Coherent sources emit waves that have a constant phase difference and the same frequency. They are essential for stable and distinct interference fringes, because:
- Random phase changes cause blurred or washed-out patterns.
- A stable phase relationship ensures that the position of bright and dark fringes does not fluctuate.
This is why light from the same source is usually split into two, ensuring coherence in experiments such as Young’s double-slit.
4. How does replacing monochromatic light with white light affect the observed interference fringe pattern?

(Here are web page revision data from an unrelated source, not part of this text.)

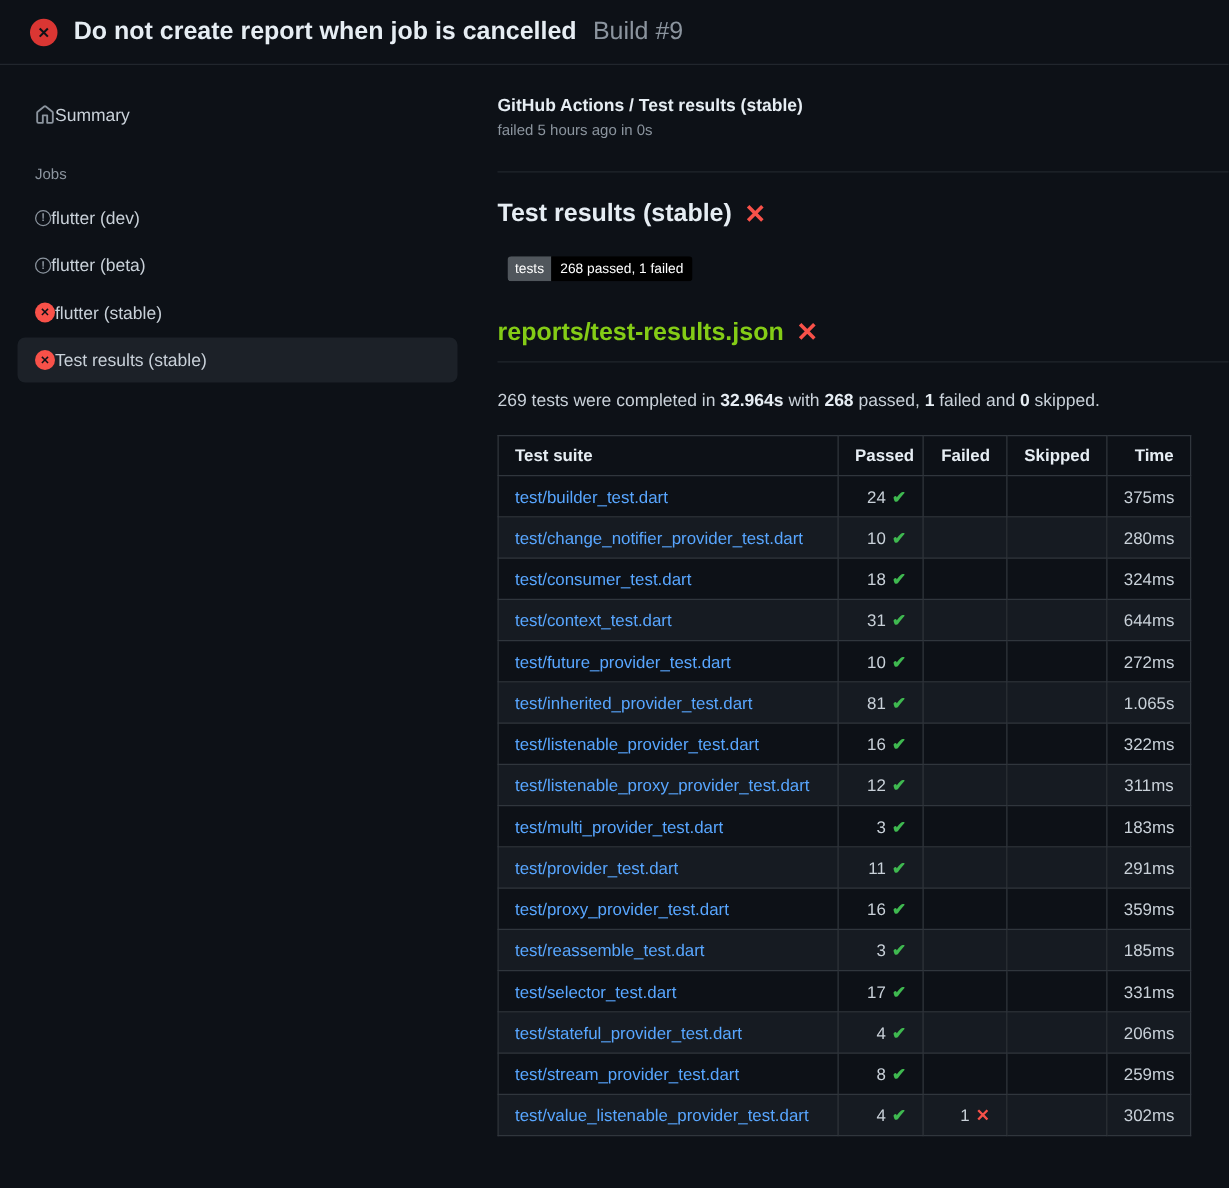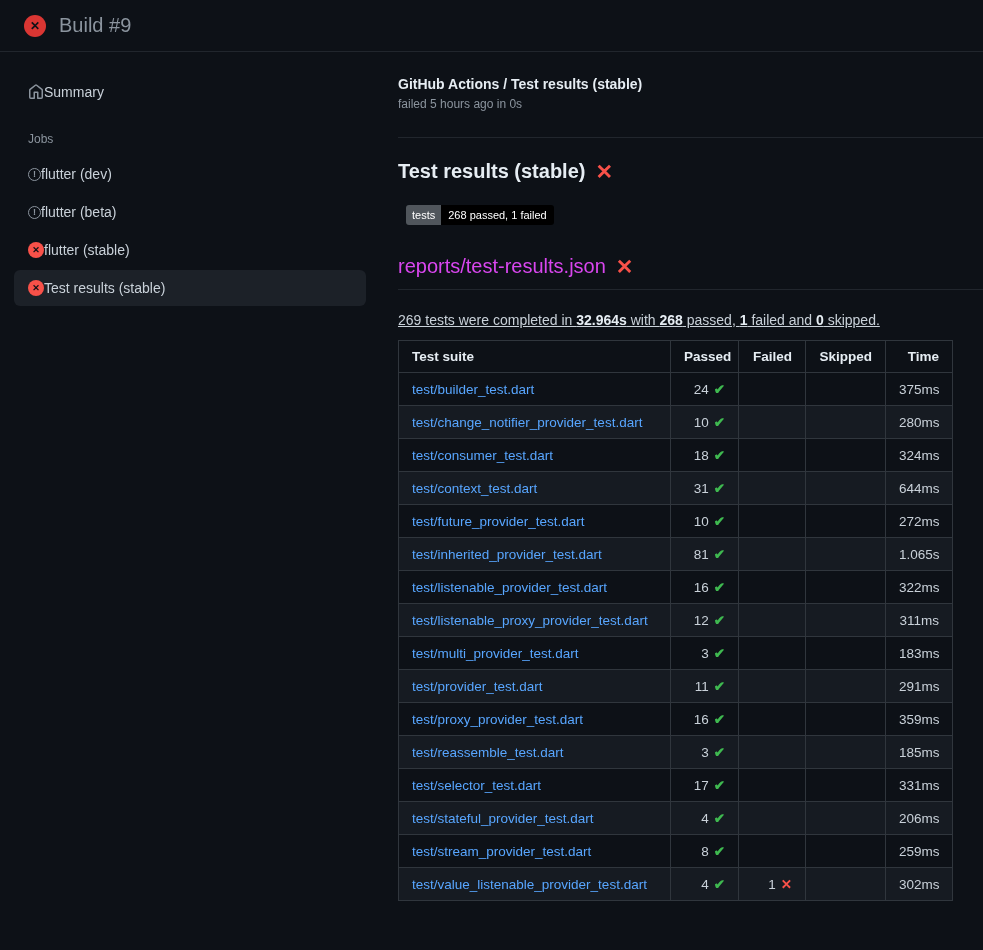--- a/index.html
+++ b/index.html
@@ -58,23 +58,23 @@
   .red-x { color: #f85149; font-size: 21px; font-weight: 900; line-height: 1; }
   .badge-row { margin: 0 8px 30px; }
   .badge { display: inline-flex; font-size: 11px; border-radius: 3px; overflow: hidden; color: #ffffff; }
   .badge-left  { background: #50565c; padding: 4px 6px; }
   .badge-right { background: #000000; padding: 4px 7px; }
   .report-title {
     display: flex; align-items: center; gap: 10px;
     margin: 0 -31px 0 0; padding-bottom: 11px; border-bottom: 1px solid #21262d;
   }
   .report-link {
-    font-size: 20px; font-weight: 400; color: #d946ef; text-decoration: none;
-  }
-  .summary { margin: 22px 0 12px; font-size: 14px; color: #c9d1d9; text-decoration: underline; }
+    font-size: 20px; font-weight: 700; color: #84cc16; text-decoration: none;
+  }
+  .summary { margin: 22px 0 20px; font-size: 14px; color: #c9d1d9; }
   .summary strong { color: #e6edf3; }
   
   table.results { border-collapse: collapse; table-layout: fixed; width: 554px; font-size: 13.5px; }
   .results th, .results td {
     border: 1px solid #30363d; padding: 8px 13px;
     overflow: hidden; white-space: nowrap;
   }
   .results th { font-weight: 700; color: #e6edf3; text-align: left; }
   .results th.num, .results td.num { text-align: right; }
   .results tbody tr:nth-child(even) { background: #161b22; }
@@ -86,20 +86,21 @@
   col.c-failed { width: 67px; } col.c-skipped { width: 80px; }
   col.c-time { width: 67px; }
 </style>
 </head>
 <body>
 
 <div class="page">
 
   <header class="topbar">
     <span class="icon-circle-x">✕</span>
+    <span class="title">Do not create report when job is cancelled</span>
     <span class="build">Build #9</span>
   </header>
 
   <div class="content">
 
     <aside class="sidebar">
       <div class="side-item">
         <svg class="home-icon" viewBox="0 0 16 16" fill="currentColor" aria-hidden="true">
           <path d="m8.156 1.835a.25.25 0 0 0-.312 0l-5.25 4.2a.25.25 0 0 0-.094.196v7.019c0 .138.112.25.25.25H5.5V8.25a.75.75 0 0 1 .75-.75h3.5a.75.75 0 0 1 .75.75v5.25h2.75a.25.25 0 0 0 .25-.25V6.23a.25.25 0 0 0-.094-.195l-5.25-4.2Zm-1.25-1.172a1.75 1.75 0 0 1 2.188 0l5.25 4.2c.415.332.656.835.656 1.367v7.02A1.75 1.75 0 0 1 13.25 15h-3.5a.75.75 0 0 1-.75-.75V9h-2v5.25a.75.75 0 0 1-.75.75h-3.5A1.75 1.75 0 0 1 1 13.25V6.23c0-.532.241-1.035.656-1.367l5.25-4.2Z"></path>
         </svg>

When white light (which contains multiple wavelengths) is used instead of monochromatic light, each component wavelength produces its own fringe pattern at slightly different positions. This results in:
- The central fringe remaining white and bright (all wavelengths constructively interfere at the centre).
- Side fringes appearing as colored bands due to overlapping of different wavelengths, creating a spectrum of colors.
5. What is the condition for constructive and destructive interference in a double-slit experiment?
The conditions are derived from the path difference (Δ):
- Constructive interference (bright fringe): Path difference (Δ) = mλ, where m = 0, 1, 2, ...
- Destructive interference (dark fringe): Path difference (Δ) = (m + ½)λ
Here, λ is the wavelength of light and m is the order of the fringe.
6. How can the wavelength of light be determined using interference fringes?
Wavelength (λ) can be calculated by measuring the distance between adjacent bright or dark fringes (β):
λ = (β × d) / D
- β is the fringe width (distance between bright or dark fringes).
- d is the slit separation.
- D is the distance from the slits to the screen.
This method is commonly used in laboratory experiments to measure unknown wavelengths.
7. What is the difference between interference and diffraction patterns?
Interference patterns arise from the superposition of waves from two or more coherent sources (like double slits), resulting in regular, equally spaced fringes. Diffraction patterns occur when light passes through a single slit or obstacle, producing a central bright maximum flanked by progressively fainter and unevenly spaced bands. While interference requires multiple openings, diffraction can occur with a single slit.
8. How does a diffraction grating enhance the sharpness of interference fringes compared to a double-slit arrangement?
A diffraction grating consists of many closely spaced, parallel slits. When light passes through it, numerous diffracted beams reinforce the interference at specific angles, making the bright fringes much sharper and narrower than those produced by a simple double-slit. This high resolution is why diffraction gratings are used for precise wavelength measurement and spectral analysis.
9. What real-world applications depend on the phenomenon of interference fringes?
Interference fringes are utilized in various fields such as:
- Optical testing: Measuring the flatness and surface quality of lenses and mirrors using interferometers.
- Thin film technology: Colors in soap bubbles and oil films result from thin-layer interference.
- Precision wavelength measurements: Devices like Michelson Interferometer use interference for accurate measurements.
- Fiber optics: Interference principles help in data transmission and sensing.
10. What misconceptions do students often have about interference fringes, and how can they be addressed?
Common misconceptions include:
- Believing that light must always produce a visible pattern, ignoring the need for coherent sources.
- Confusing constructive and destructive interference as permanent properties of all waves, not dependent on phase difference and path.
- Assuming both interference and diffraction refer to the same phenomenon.
These misunderstandings can be corrected by visual demonstrations, linking theoretical conditions (like required coherence and phase relationships) to observable patterns, and reinforcing the distinct criteria for interference versus diffraction in the CBSE Physics syllabus.